Wednesday, January 10, 2007

Free music: Kyle Gann

I discovered Kyle Gann mainly through my interest in William Duckworth; Gann apparently is the world's leading authority on Duckworth's music (see my Dec. 18 post.) But reading Gann's comments made me curious about Gann himself, and I went from his blog to his official site, and discovered that it contains a great deal of Gann's music, freely downloadable as MP3 files. Gann's site is amusingly unhindered by modesty. I tried some of the files and found out Gann's music is very listenable, indeed. I'll download "Long Night," his only work available at, when my monthly subscription renews in a few days.

I've been reading Gann's book, AMERICAN MUSIC IN THE 20th CENTURY. (By reading, I mean jumping around and reading about various composers who interest me, while skipping over the music theory stuff which I don't understand.) The book includes an entry on one Kyle Gann.
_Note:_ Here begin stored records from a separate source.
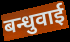
बन्धुवाई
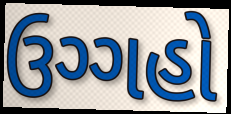
ઉગ્ગહો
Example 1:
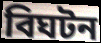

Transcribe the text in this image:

বিঘটন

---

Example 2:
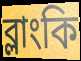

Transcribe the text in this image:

ব্লাংকি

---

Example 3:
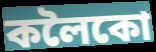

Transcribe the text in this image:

কলৈকো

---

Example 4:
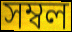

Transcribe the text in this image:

সম্বল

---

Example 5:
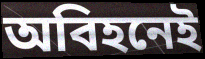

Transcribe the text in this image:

অবিহনেই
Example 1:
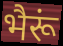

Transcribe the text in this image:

भैरूं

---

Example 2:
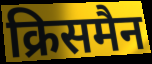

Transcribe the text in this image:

क्रिसमैन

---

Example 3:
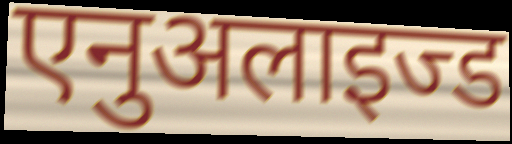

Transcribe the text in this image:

एनुअलाइज्ड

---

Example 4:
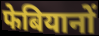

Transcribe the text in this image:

फेबियानों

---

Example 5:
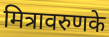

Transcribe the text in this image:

मित्रावरुणके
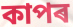
কাপৰ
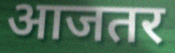
आजतर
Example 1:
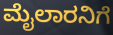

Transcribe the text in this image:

ಮೈಲಾರನಿಗೆ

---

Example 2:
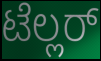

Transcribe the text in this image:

ಟೆಲ್ಲರ್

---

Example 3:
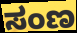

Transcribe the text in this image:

ಸಂಣ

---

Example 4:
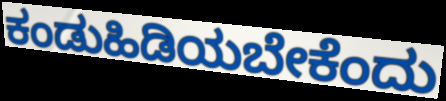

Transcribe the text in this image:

ಕಂಡುಹಿಡಿಯಬೇಕೆಂದು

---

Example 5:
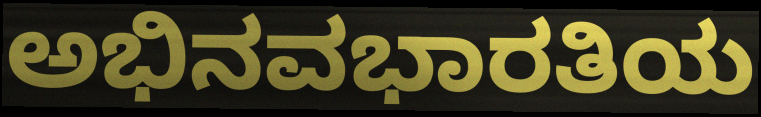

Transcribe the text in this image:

ಅಭಿನವಭಾರತಿಯ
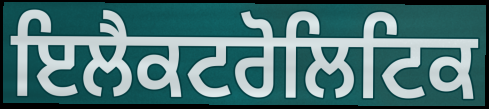
ਇਲੈਕਟਰੋਲਿਟਿਕ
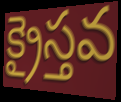
క్రైస్తవ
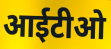
आईटीओ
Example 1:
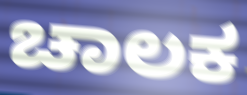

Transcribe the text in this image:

ಚಾಲಕ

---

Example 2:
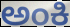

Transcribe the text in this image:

ಅಂಕಿ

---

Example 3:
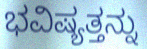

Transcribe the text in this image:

ಭವಿಷ್ಯತ್ತನ್ನು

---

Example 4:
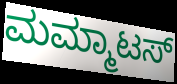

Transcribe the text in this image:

ಮಮ್ಮಾಟಸ್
My guess is Gann is probably a leading authority on Gann, too, so let's quote the entry:

"Another composer heavily influenced by American Indian music is Kyle Gann (the author, born 1955 in Dallas, Texas) whose works are also drum-driven; specifically, he has developed a rhythmic language of changing tempos from the beat-shifting music of the Hopi, Zuni and Pueblo Indians. In this respect his ensemble music (such as "Astrological Studies," 1994) is similar to Michael Gordon's, but smoother, more consonant, and more melodic, in a style once referred to by the "New York Times" as "naive pictorialism." Oddly (since postminimalism provides such a clear context for microtonal perception), Gann is the only totalist or postminimalist composer working in just-intonation tuning; his electronic works use purely tuned pitch systems of up to thirty-seven pitches per octave. An example is "Custer's Ghost to Sitting Bull" (1995), on a text imagined as spoken by General George Custer after the Little Bighorn debacle."